My reading is that when prisoner swaps are agreed, they’re mostly begrudging and messy. Each side puts a gloss on the outcome. But they do indicate the presence of a willingness to negotiate in favor of combat.
At the same time as Mahmoud Abass, chairman of the Palestine Liberation Organization is seeking recognition for nationhood by the United Nations, Israel, Hamas and Egypt are bargaining.
It’s temerarious to suggest peace is about to be declared between Israel and the Palestinians. But it does indicate willingness by Hamas to veer away from intractability gingerly towards negotiation, to relieve some of the tension between the antagonists albeit through Egypt’s good offices.
Hamas has established undeniable authority over Gaza.

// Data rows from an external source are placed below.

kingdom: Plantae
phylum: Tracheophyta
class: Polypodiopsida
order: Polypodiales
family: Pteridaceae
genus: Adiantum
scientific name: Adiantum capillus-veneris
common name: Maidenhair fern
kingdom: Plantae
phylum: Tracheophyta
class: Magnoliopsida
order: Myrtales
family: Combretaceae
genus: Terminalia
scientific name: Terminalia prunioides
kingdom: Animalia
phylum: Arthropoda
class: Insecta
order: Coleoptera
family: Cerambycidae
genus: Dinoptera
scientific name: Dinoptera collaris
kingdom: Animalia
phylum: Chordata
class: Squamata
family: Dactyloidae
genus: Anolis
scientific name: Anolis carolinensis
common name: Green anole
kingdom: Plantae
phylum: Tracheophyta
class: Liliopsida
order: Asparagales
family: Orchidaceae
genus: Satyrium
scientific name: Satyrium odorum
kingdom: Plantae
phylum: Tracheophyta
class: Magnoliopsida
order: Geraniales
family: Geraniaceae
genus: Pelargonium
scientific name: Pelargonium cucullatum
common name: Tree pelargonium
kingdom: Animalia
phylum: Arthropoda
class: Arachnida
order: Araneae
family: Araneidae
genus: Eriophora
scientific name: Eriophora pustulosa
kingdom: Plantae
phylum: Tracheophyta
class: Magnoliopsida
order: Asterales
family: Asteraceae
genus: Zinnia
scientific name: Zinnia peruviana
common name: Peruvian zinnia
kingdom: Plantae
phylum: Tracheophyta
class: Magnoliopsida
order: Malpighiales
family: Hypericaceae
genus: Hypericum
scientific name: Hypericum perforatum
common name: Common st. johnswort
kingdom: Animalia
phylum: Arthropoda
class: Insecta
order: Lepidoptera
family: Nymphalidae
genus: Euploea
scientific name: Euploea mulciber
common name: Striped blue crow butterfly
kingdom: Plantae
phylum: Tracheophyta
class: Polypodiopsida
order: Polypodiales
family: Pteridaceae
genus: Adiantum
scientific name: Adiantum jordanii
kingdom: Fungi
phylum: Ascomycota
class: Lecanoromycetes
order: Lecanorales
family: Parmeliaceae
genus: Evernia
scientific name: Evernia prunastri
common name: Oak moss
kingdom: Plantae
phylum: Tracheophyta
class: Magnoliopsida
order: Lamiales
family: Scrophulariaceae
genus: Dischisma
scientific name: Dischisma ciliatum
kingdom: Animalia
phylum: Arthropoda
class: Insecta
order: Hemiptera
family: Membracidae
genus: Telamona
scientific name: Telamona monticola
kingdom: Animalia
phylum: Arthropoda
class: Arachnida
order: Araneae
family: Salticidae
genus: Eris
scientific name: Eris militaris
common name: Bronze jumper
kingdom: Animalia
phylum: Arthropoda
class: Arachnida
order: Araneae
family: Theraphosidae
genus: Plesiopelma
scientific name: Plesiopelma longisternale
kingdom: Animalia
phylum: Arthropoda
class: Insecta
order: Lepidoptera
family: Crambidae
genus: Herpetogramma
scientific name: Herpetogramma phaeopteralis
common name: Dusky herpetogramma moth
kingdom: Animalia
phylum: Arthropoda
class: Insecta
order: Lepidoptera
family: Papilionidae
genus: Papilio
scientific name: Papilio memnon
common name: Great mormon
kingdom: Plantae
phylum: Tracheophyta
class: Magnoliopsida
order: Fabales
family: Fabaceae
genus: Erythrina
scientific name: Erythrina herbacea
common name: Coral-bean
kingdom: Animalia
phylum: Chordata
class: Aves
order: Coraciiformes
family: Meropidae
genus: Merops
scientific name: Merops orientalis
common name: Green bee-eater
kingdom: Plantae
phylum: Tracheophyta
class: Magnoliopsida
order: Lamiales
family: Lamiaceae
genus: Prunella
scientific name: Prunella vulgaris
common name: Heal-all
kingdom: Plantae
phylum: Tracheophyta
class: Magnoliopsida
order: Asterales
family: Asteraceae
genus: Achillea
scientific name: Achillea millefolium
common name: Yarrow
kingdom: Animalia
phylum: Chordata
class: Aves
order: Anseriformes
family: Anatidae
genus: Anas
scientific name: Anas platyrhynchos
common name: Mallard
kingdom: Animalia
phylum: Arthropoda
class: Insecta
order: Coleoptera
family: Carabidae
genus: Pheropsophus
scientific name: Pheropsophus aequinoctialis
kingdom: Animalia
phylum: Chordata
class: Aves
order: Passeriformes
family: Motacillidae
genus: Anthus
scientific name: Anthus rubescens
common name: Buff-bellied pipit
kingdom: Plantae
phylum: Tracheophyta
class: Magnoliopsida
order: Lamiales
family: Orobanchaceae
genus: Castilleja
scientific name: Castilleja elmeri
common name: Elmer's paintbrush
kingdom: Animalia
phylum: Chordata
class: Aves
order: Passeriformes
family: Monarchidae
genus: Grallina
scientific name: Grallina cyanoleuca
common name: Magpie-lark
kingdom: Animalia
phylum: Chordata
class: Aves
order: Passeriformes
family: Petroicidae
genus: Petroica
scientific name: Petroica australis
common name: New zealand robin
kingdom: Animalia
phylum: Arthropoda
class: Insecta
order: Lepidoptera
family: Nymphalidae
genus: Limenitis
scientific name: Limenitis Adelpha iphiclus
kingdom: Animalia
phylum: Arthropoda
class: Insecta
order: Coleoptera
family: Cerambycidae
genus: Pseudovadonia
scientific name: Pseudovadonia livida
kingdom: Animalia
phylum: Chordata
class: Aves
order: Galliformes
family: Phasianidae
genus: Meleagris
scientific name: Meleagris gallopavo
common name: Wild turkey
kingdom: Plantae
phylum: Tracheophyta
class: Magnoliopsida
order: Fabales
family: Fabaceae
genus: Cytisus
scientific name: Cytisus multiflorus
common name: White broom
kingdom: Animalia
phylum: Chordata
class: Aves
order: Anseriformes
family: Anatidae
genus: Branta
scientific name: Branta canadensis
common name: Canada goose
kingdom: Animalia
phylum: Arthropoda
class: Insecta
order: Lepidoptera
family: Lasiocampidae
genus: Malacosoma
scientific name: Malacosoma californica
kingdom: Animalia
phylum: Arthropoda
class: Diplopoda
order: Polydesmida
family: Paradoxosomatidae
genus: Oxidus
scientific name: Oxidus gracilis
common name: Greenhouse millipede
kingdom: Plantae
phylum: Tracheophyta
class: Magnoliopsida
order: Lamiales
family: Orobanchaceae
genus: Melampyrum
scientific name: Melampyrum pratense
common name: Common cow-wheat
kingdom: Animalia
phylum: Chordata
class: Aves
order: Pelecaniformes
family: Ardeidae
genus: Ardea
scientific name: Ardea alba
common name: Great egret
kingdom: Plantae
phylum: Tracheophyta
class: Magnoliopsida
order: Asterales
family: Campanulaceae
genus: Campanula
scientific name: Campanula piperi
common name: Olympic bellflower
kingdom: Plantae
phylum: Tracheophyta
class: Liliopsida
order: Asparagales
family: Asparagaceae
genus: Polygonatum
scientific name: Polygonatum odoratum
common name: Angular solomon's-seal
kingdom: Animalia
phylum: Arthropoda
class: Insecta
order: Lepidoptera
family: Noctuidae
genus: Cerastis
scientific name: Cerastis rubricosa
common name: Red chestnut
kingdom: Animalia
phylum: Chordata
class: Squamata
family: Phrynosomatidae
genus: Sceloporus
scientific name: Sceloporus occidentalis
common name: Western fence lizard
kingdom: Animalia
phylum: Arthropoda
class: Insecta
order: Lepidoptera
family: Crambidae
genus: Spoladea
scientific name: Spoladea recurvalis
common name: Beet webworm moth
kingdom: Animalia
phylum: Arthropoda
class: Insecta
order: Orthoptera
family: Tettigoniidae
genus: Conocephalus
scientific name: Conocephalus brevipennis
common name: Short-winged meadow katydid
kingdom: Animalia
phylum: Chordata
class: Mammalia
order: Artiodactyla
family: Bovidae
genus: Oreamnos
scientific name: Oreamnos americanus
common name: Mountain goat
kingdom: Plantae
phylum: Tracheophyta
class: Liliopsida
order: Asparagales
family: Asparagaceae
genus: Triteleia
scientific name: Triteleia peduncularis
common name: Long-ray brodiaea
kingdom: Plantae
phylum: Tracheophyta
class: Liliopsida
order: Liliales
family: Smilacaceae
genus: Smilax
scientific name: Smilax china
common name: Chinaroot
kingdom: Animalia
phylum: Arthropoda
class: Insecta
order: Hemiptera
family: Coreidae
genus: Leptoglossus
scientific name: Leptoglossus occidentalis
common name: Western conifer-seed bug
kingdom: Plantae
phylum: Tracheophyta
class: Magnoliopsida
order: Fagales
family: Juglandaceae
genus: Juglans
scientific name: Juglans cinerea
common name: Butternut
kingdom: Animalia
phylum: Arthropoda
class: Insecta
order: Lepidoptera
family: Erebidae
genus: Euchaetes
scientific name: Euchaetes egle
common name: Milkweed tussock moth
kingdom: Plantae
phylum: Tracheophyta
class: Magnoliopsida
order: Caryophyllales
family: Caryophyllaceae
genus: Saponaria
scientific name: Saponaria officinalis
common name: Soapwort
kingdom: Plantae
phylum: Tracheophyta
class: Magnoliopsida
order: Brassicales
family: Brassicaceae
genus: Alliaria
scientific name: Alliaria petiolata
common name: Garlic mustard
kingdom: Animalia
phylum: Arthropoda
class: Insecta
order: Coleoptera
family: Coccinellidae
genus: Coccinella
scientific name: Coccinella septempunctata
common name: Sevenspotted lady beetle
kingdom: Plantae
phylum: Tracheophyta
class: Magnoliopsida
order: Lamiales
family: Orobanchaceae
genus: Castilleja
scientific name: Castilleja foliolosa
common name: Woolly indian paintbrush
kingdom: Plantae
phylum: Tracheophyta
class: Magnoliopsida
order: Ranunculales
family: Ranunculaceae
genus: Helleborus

It has weathered hostility from the EU, the US and the UK. One way or another Hamas has favored aplomb over a bomb to persuade Israel to release a large number of prisoners from Gaza.
On the street, Gazans extol a win. Egypt, too, can take comfort that its diplomats have alleviated an intractable, delicate quandary. Prime Minister Benjamin Netanyahu has yielded to Israeli popular opinion to repatriate one of their soldiers.
A comprehensive settlement in this age-old conflict is no nearer to hand.
But lessened tension and dialogue could shepherd in a next-best phase in the relationship: the beginning of an understanding.
Around the corner could be a flicker at the end of the tunnel.
Philip Whitfield is a Cairo commentator.